The saga of the stalled $240 million Gold Tower 42 was revived last week when it emerged that a supplier for the project had accused the owner and builder of failing to pay out nearly $500,000 in fees, according to an injunction request obtained by the Post.
In a complaint sent to the Phnom Penh Municipal Court on May 7, South Korea-owned subcontractor Do Best Khmer Ltd requested a seizure of assets in the amount it says it is owed from the tower’s builder, Hanil Engineering & Construction, and the tower’s owner, Yon Woo (Cambodia). Both companies also have operations in South Korea.
The complaint alleges that Do Best Khmer was not paid in full for three delivery agreements made since 2010, totalling $476,301.
According to the complaint, the orders were for tile and stone supplies.
When contacted at the end of last week, Leng Souhuoth, an attorney with the P&A Asia law firm representing Do Best Khmer, told the Post he had received a letter from the court requesting changes to the complaint.
“We will discuss with the client on whether or not they want to continue the lawsuit,” he said.
The law firm later said the complaint, which was dated May 22 by the Phnom Penh Municipal Court, was ultimately withdrawn. In an official statement sent yesterday, the firm declined to comment or answer questions on whether a settlement was now being sought out of court.
Representatives for both Hanil and Yon Woo both declined to comment.
Sitting on the corner of Sihanouk and Monivong boulevards, Gold Tower 42 got under way in 2008.
The project, however, came to a halt in 2010, due to lack of finances and a global financial crisis that crushed the real state industry. Developers once prophesied that Gold Tower 42 would be the tallest building in the city.
Now, the building’s shell, frozen in mid-development, looms over pedestrians and motorists like a cautionary tale of boom and bust.
The May 7 complaint isn’t the first disagreement over the project.
The targets of the injunction, Hanil and Yon Woo, went into arbitration with each other last year, and Hanil was ordered to pay $30 million in compensation to Yon Woo by the Korean Commercial Arbitration Board.
But Yoo Jeoung-hoon, a lawyer at the Jipyong & Jisung firm representing Yon Woo, said the payments had not yet been made, and that the dispute was being settled in Cambodia.
The progress of the tower has been shrouded in secrecy since work stopped a few years ago.
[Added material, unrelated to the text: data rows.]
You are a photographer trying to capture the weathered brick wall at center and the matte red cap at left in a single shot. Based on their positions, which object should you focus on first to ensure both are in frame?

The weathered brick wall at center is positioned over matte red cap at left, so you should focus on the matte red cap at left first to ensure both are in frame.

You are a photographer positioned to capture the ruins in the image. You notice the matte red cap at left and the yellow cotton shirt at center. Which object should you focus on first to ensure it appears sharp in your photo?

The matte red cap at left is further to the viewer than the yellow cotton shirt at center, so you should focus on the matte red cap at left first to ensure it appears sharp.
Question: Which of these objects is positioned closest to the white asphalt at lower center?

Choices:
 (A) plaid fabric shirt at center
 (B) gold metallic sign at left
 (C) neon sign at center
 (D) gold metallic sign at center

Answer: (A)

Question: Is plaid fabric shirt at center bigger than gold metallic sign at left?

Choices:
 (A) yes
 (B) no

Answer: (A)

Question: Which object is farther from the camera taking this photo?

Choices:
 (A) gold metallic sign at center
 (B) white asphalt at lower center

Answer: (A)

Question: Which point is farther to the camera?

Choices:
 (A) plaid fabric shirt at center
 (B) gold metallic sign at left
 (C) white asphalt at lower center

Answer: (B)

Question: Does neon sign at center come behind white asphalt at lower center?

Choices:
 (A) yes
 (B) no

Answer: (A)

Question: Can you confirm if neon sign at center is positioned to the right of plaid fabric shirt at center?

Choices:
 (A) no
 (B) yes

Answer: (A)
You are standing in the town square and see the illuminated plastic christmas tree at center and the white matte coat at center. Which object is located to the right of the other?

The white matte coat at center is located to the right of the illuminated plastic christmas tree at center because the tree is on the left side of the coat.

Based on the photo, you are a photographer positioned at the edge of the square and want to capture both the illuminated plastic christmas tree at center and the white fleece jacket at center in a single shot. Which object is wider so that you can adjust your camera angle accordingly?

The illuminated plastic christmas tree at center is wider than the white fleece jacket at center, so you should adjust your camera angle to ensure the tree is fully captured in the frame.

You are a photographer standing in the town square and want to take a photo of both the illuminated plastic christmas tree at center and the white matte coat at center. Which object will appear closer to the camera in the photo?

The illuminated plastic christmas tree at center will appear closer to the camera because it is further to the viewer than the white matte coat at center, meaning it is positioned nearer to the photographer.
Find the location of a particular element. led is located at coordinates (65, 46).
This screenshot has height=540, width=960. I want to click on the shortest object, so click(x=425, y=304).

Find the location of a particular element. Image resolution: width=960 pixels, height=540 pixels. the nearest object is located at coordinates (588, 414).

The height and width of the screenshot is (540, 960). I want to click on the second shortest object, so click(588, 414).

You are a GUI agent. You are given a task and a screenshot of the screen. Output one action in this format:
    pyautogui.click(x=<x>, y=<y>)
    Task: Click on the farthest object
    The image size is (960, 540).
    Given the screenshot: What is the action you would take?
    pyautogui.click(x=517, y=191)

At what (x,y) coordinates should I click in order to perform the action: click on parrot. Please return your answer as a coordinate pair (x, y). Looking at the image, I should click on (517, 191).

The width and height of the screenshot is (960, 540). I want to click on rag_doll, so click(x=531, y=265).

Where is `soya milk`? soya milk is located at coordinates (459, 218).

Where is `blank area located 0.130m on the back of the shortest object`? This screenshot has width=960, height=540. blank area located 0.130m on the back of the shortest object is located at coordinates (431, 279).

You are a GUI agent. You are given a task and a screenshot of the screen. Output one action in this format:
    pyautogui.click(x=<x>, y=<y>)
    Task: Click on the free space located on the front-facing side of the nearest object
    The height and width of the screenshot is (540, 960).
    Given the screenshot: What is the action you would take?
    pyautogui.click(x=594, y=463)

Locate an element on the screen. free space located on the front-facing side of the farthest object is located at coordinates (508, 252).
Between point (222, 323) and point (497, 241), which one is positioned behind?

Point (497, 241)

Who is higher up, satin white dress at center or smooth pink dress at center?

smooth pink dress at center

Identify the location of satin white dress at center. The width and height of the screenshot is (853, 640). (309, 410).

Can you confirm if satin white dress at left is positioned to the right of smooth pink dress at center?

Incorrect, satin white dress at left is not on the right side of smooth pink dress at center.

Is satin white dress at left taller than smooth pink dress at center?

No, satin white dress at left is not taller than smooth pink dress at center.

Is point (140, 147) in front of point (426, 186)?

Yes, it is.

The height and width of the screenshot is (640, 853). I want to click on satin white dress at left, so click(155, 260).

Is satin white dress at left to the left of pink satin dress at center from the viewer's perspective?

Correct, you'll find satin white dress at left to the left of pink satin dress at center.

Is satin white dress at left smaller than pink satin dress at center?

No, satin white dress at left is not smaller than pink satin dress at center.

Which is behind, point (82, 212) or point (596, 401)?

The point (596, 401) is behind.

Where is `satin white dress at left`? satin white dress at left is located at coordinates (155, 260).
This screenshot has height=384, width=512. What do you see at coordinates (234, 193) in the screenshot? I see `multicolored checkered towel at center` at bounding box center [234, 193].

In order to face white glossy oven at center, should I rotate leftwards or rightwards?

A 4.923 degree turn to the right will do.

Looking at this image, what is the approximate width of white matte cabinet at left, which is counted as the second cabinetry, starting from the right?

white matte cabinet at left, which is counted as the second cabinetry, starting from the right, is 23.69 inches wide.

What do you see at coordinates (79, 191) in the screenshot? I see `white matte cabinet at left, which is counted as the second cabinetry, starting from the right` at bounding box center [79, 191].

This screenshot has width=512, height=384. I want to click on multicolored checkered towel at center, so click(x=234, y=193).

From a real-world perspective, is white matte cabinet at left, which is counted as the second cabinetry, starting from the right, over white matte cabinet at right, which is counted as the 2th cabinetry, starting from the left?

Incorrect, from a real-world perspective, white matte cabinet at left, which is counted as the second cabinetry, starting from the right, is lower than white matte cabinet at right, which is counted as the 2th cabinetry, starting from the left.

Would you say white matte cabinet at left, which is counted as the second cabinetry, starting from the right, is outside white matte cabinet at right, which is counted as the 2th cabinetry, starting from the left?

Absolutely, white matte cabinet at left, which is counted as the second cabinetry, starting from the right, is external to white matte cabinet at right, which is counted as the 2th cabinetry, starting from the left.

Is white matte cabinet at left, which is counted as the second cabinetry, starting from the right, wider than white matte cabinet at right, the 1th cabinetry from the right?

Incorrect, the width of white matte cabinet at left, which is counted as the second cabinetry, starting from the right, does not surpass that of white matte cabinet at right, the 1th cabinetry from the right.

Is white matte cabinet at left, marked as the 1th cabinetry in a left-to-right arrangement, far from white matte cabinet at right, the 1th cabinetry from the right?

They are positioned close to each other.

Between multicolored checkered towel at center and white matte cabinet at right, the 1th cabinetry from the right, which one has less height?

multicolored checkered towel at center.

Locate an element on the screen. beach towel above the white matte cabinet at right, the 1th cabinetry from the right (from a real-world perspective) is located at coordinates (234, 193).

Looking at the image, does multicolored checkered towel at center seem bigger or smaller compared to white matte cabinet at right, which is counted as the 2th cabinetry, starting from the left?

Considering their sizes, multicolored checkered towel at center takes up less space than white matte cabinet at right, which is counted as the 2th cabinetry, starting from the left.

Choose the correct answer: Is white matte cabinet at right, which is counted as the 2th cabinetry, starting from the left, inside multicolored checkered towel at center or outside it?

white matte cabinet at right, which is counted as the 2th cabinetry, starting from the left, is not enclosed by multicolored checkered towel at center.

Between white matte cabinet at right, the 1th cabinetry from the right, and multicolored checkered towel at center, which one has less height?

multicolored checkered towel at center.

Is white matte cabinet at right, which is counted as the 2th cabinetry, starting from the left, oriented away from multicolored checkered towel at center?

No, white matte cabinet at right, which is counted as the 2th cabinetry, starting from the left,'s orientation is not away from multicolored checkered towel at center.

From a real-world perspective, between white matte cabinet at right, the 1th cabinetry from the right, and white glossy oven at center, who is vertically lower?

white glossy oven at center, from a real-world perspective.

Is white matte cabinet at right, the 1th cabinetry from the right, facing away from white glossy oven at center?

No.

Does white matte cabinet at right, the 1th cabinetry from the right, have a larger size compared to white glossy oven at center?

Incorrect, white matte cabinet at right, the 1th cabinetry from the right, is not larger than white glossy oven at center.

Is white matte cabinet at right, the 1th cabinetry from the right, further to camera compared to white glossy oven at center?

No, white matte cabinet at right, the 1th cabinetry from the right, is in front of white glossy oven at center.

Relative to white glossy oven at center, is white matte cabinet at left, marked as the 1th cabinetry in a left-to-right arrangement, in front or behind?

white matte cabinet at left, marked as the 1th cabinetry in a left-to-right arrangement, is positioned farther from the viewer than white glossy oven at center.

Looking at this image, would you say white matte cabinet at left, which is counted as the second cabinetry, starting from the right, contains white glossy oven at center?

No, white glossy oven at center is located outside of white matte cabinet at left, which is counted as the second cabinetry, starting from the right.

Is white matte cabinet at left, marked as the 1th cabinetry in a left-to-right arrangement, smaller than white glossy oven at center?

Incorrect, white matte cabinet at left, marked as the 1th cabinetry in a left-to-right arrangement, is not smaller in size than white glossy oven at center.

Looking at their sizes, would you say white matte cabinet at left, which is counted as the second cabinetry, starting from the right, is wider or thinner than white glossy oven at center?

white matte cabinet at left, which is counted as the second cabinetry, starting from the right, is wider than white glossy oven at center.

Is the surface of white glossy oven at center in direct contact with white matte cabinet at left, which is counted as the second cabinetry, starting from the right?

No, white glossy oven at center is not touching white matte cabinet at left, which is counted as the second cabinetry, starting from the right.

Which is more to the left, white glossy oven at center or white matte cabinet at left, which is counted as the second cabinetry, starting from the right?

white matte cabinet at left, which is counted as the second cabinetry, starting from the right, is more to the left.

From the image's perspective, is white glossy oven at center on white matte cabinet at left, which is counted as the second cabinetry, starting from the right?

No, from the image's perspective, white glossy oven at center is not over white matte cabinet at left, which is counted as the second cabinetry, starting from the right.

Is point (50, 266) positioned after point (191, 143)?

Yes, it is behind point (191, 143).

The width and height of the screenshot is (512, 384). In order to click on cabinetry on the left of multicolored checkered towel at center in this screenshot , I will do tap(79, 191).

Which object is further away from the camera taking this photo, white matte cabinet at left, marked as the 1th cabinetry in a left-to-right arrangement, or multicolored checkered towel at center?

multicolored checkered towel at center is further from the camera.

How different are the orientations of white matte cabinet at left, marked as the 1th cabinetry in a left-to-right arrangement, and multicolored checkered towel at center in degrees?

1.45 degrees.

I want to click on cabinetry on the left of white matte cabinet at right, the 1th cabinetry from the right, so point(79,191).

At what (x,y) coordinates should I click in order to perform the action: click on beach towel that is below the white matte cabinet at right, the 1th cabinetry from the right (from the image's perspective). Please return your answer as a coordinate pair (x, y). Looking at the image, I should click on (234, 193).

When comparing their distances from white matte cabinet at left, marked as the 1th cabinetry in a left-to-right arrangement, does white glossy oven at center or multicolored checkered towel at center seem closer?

In December, a crane was removed from the top of the building without any official explanation, and one of Do Best Khmer’s orders dates to earlier this year.
“Right now, we have suspended it provisionally. We are not sure when we will restart the process,”said Yon Woo (Cambodia)’s assistant manager, Kim Tae Yun, when asked about the status of the project, adding that an official announcement would be made whenever work begins again.
In 2012, the government estimatesdthat investment in construction from domestic and international investors exceeded $2 billion.
At the end of the first quarter of 2013, there were 100 Korean-owned companies registered with the Ministry of Land Management, Urban Planning and Contruction, of which 34 held valid licences.
South Korea was the largest investor in Cambodia last year, with about $287 million injected, 12.5 per cent of the total foreign direct investment, according to data from the Council for the Development of Cambodia.
Korea was followed by China, which invested $263.6 million, while Japan was third, with a total investment of about $212.3 million.